Peter Nash was checking his paddocks on Puketotara Rd on Saturday when he was "absolutely gutted" to discover a dead kiwi. He took it to a Department of Conservation ranger who confirmed it had been killed by dog bites to the head and rear, and identified it as a juvenile male.
Mr Nash believed the dead kiwi was one of two pairs that lived on his property and which he heard calling almost every night.
Coincidentally - or possibly not - the killing occurred around the same time as stray dogs appeared on his property for the first time in the 10 years he had lived there.
"I'd always hoped one day to hold a kiwi and be up close, but I never thought I'd hold a dead one. It still makes me feel sick thinking about it."
Mr Nash said people needed to know that kiwi lived all around them in the Bay of Islands and that roaming dogs were their greatest threat.
Last winter at least eight kiwi were mauled to death by dogs in the Wharau Rd-Kerikeri Inlet Rd area.
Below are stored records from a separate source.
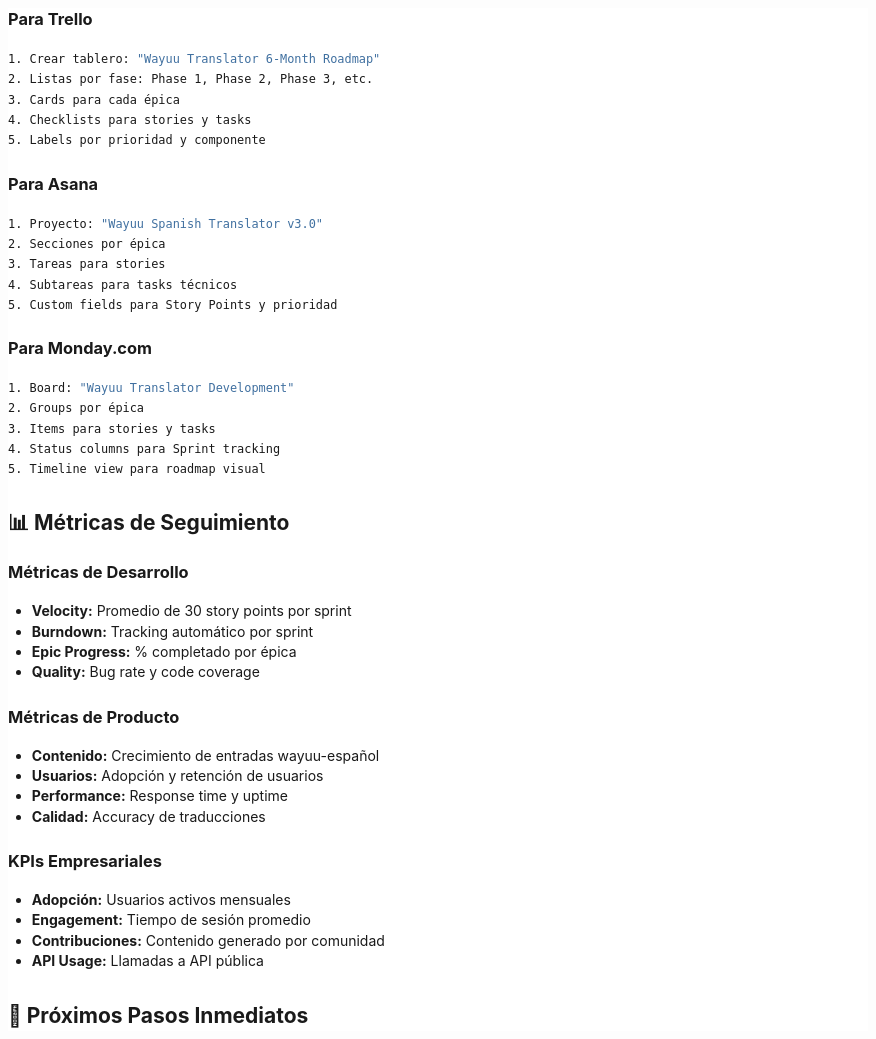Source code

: ### **Para Trello**
```bash
1. Crear tablero: "Wayuu Translator 6-Month Roadmap"
2. Listas por fase: Phase 1, Phase 2, Phase 3, etc.
3. Cards para cada épica
4. Checklists para stories y tasks
5. Labels por prioridad y componente
```

### **Para Asana**
```bash
1. Proyecto: "Wayuu Spanish Translator v3.0"
2. Secciones por épica
3. Tareas para stories
4. Subtareas para tasks técnicos
5. Custom fields para Story Points y prioridad
```

### **Para Monday.com**
```bash
1. Board: "Wayuu Translator Development"
2. Groups por épica
3. Items para stories y tasks
4. Status columns para Sprint tracking
5. Timeline view para roadmap visual
```

## 📊 Métricas de Seguimiento

### **Métricas de Desarrollo**
- **Velocity:** Promedio de 30 story points por sprint
- **Burndown:** Tracking automático por sprint
- **Epic Progress:** % completado por épica
- **Quality:** Bug rate y code coverage

### **Métricas de Producto**
- **Contenido:** Crecimiento de entradas wayuu-español
- **Usuarios:** Adopción y retención de usuarios
- **Performance:** Response time y uptime
- **Calidad:** Accuracy de traducciones

### **KPIs Empresariales**
- **Adopción:** Usuarios activos mensuales
- **Engagement:** Tiempo de sesión promedio
- **Contribuciones:** Contenido generado por comunidad
- **API Usage:** Llamadas a API pública

## 🎯 Próximos Pasos Inmediatos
Three dogs were eventually identified as the culprits thanks in part to DNA testing of saliva found on the dead kiwi. Two were surrendered to council dog rangers and one was put down by its owner.
The two owners were fined $200 for failing to keep their animals under control.
The Wharau Rd maulings were the worst in the Mid-North since a single dog dumped in Waitangi Forest killed an estimated 500 kiwi in 1987.
Brad Windust, of conservation group Bay Bush Action, urged dog owners to keep their pets under control at all times, keep them out of kiwi areas, and put them through a kiwi aversion training course. Aversion training was not 100 per cent effective but worked well for some dogs. Even trained dogs should not be let loose in a kiwi zone, he said.
Earlier this month the Government announced its Kiwi Recovery Plan 2017-27, in which it aims to boost the number of kiwi living in the wild to 100,000 by the year 2030. To do that it will have to turn a 2 per cent annual decline in kiwi numbers into a 2 per cent increase.
Kiwi don't have a breast bone, which makes them particularly susceptible to a dog bite, even if the dog does not intend to cause harm.